Amenorreia secundária define-se como ausência de menstruação durante 3 ciclos menstruais em jovens com ciclos regulares, de 21-45 dias, ou durante 6 meses nos casos de ciclos irregulares. Apesar do estabelecimento de ciclos regulares poder demorar até 3 anos após a menarca, um padrão menstrual com estas características deve ser investigado. (1)

Epidemiologia

O padrão menstrual do tipo oligomenorreia/amenorreia afecta 27,8% a 36,5% das adolescentes. Apesar da longa lista de potenciais causas e da escassez de estudos na população pediátrica, o Síndrome do Ovário Poliquístico (SOP) constitui a causa mais frequente. (1)

História Clínica

Anamnese

A anamnese deve ser dirigida à pesquisa de possíveis factores desencadeantes:

Sintomas associados:

  • Dor abdominal associada a amenorreia secundária deve levantar a suspeita de gravidez ectópica;
  • Sintomas neurológicos (cefaleias, alteração dos campos visuais) podem indiciar uma causa central;
  • Sintomatologia vasomotora sugere insuficiência ovárica prematura (IOP);
  • Galactorreia é sugestiva de hiperprolactinemia.
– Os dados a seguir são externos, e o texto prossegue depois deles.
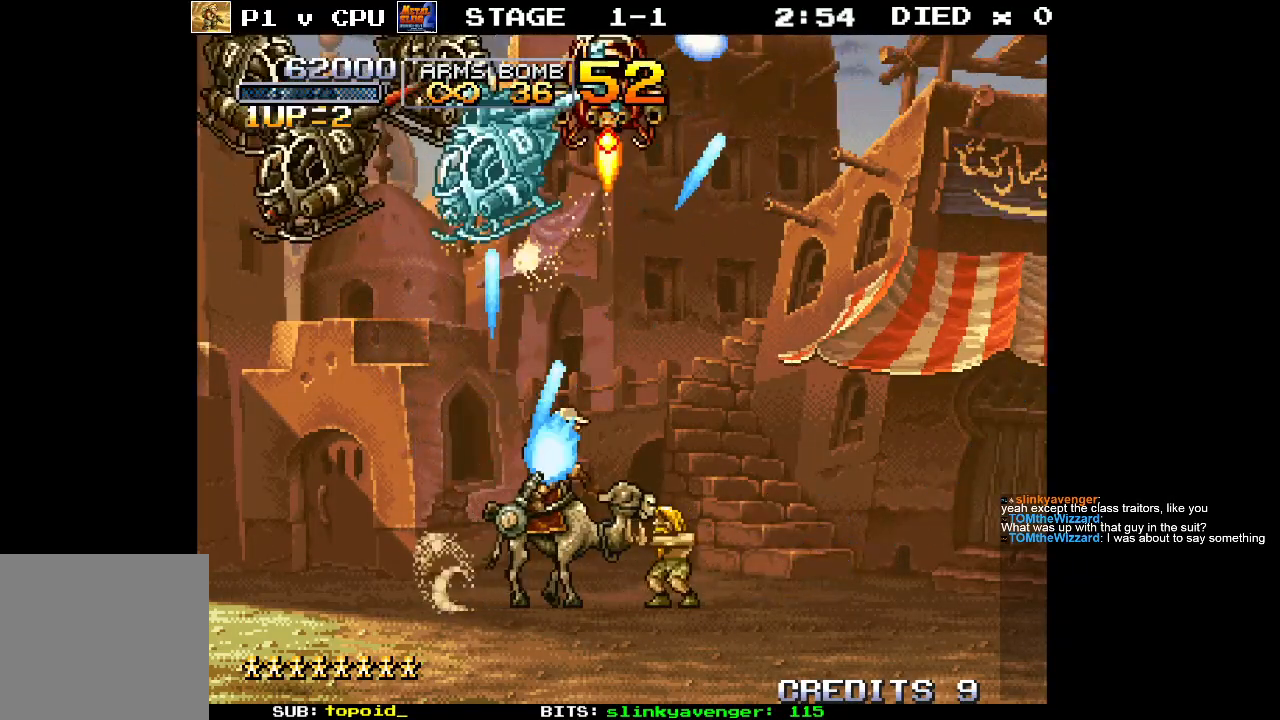
{"buttons": [], "left_stick": "up-right", "events": [[33, "left_stick", "up-right"], [83, "X", "up"], [183, "X", "down"], [200, "left_stick", "up"], [283, "X", "up"], [317, "left_stick", "up-right"], [333, "X", "down"], [433, "X", "up"]]}
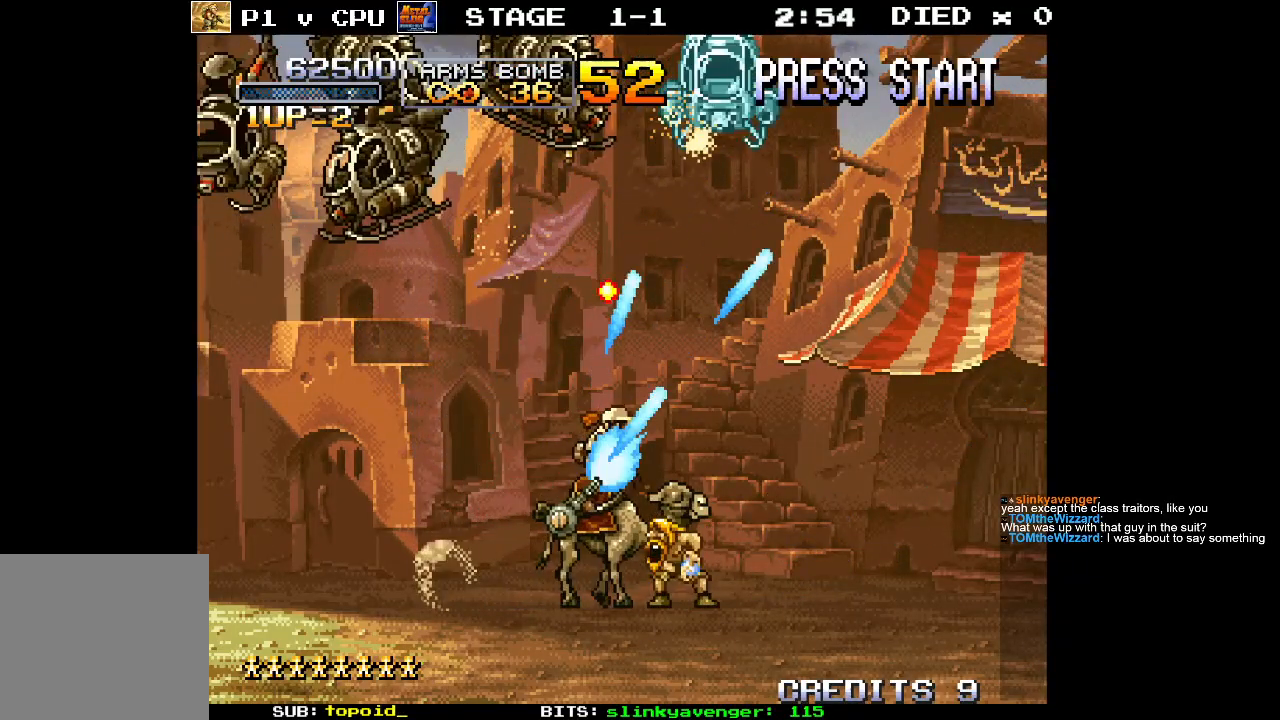
{"buttons": ["X"], "left_stick": "up-right", "events": [[33, "X", "down"], [133, "X", "up"], [217, "X", "down"], [317, "X", "up"], [417, "X", "down"]]}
Atividade física e hábitos alimentares:

  • A actividade física intensa e a privação calórica são causas de amenorreia hipotalâmica funcional (AHF).

Stress psicológico:

  • Stress psicológico recente, constitui igualmente uma causa de AHF.

Antecedentes patológicos:

  • Doenças autoimunes e antecedentes de quimioterapia (em particular com agentes alquilantes)  e/ou radioterapia (sobretudo pélvica ou do sistema nervoso central) podem estar relacionadas com IOP;
  • Doenças crónicas mal controladas podem ser causa de amenorreia secundária.

Medicação habitual:

  • Contracetivos com progestativo isolado ou a toma prolongada de estroprogestativos, sobretudo de baixa dosagem, podem cursar com amenorreia secundária;
  • Alguns medicamentos cursam com hiperprolactinemia, nomeadamente, antipsicóticos de primeira geração, risperidona, clomipramina, metoclopramida ou domperidona.

História ginecológica:

  • Idade da menarca: Os ciclos menstruais tendem a ser longos nos primeiros 2 a 3 anos pós-menarca.
  • Desenvolvimento pubertário
  • Coitarca: a avaliação etiológica da amenorreia secundária após a coitarca deve iniciar-se pela exclusão de gravidez
 

Exame objectivo 

Avaliação geral:

  • Peso e altura: Um índice de massa corporal (IMC) inferior ao Percentil 5 é sugestivo de AHF, enquanto que a obesidade é frequente nas adolescentes com SOP. A presença de amenorreia secundária numa adolescente com baixa estatura pode levantar a suspeita de Síndrome de Turner, a causa cromossómica mais frequente de IOP.
  • Sinais clínicos de hiperandrogenismo, nomeadamente acne e hirsutismo, sugerem SOP, ou, mais raramente, a forma não-clássica de hiperplasia congénita da supra-renal ou tumores virilizantes.
  • A presença de galactorreia sugere hiperprolactinemia
  • Acantose nigricans, habitualmente no contexto de obesidade e insulinorresistência,  sugere SOP.
 

Exame ginecológico:

O exame ginecológico no contexto de amenorreia secundário é pouco elucidativo e pode ser dispensado na primeira abordagem de uma adolescente que ainda não tenha iniciado a actividade sexual e na ausência de suspeita de massa pélvica.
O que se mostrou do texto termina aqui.